A wearer who succeeds on the Fortitude check now has an immunity to this particular poison and gets a nice Cloak of Resistance - and a potential assassination tool. ("You look cold. Take my cloak.")

-2 Sword, Cursed
This longsword performs well against targets in practice, but when used against an opponent in combat, it causes its wielder to take a -2 penalty on attack rolls.

All damage dealt is also reduced by 2 points, but never below a minimum of 1 point of damage on any successful hit. After one week in a character’s possession, the sword always forces that character to employ it rather than another weapon. The sword’s owner automatically draws it and fights with it even when she meant to draw or ready some other weapon. The sword can be gotten rid of only by means of limited wish, wish, or miracle.

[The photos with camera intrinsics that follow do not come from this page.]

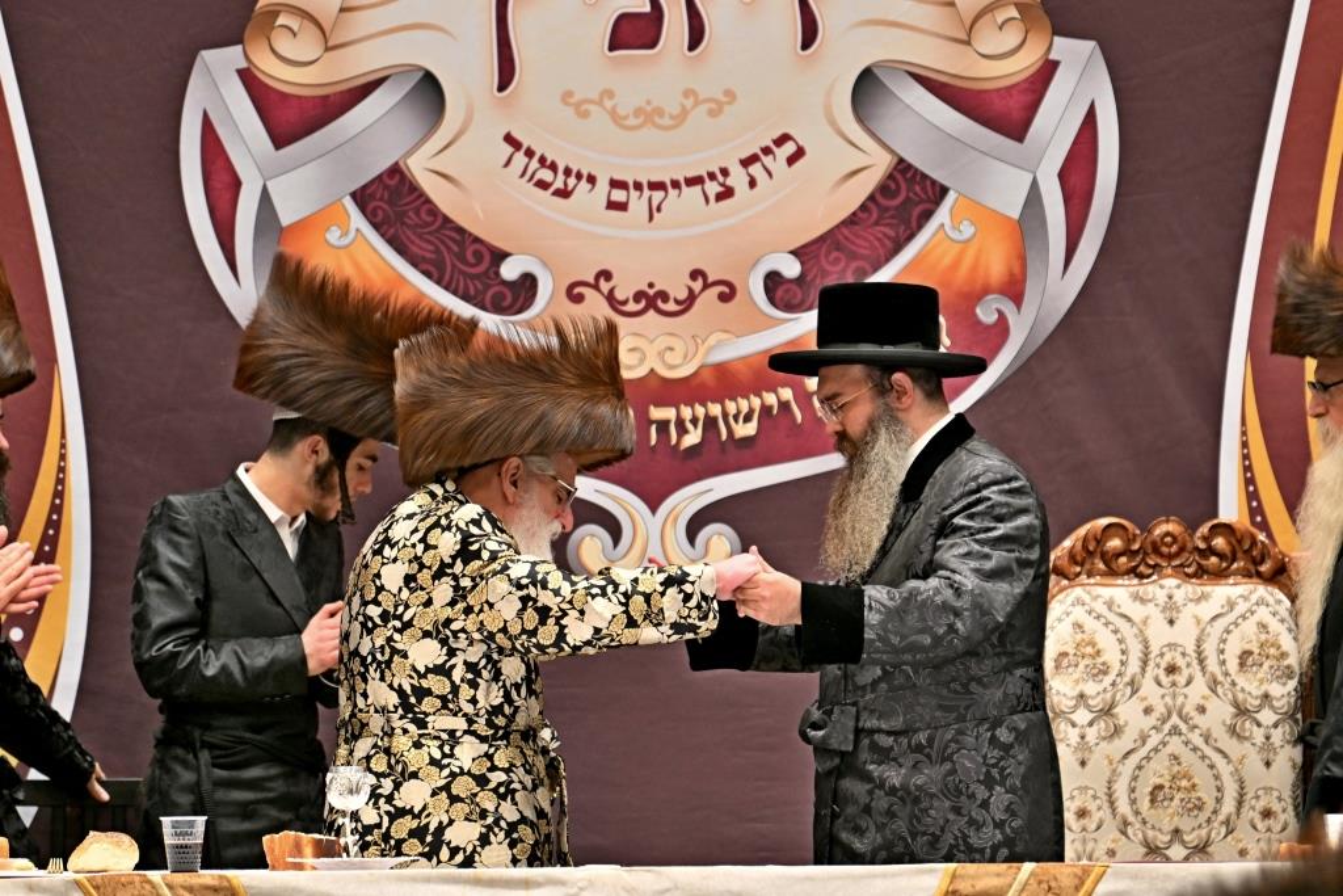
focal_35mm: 300
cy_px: 448
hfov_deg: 6.9
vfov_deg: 4.6
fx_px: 11192
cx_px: 672
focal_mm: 200
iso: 320
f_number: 2.8
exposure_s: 1/250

-1 and -2 items are tough because they don't force a single moment of conflict; they just make you worse at stuff over a long period. Therefore, you should have to spend a significant amount of time winning the item over. Here are a couple of possibilities.

  • Why is the -2 sword trying to fight you? Maybe it has a quest it wants accomplished. Instead of declaring an attack, let it choose the target; given its choice of target, it might turn out to be +2 against the enemies of its creator. Ask it to point towards a place where you can do it a service.
  • Embrace the challenge of using the sword as your primary weapon, serving out a period of trial to prove your worthiness. Score three critical hits with the cursed sword, or strike the killing blow on a dragon, and it might suddenly become a +2 sword.
  • Here's a simple one: have someone cast Remove Curse on the sword, and then pick it up again. It's now +2.

    Armor of Arrow Attraction
    Magical analysis indicates that this armor is a normal suit of +3 full plate. However, the armor is cursed. It works normally with regard to melee attacks but actually serves to attract ranged weapons. The wearer takes a -15 penalty to AC against any attack by a ranged weapon. The true nature of the armor does not reveal itself until the character is fired upon in earnest.

    I actually think you need to be killed by missile fire in full Borimir fashion, or at least be dropped to the brink of death, to tame this armor. Once you're resurrected or healed, the armor will become normal +3 armor for you. However, if you ever clean your bloodstains from the armor, the curse re-exerts itself.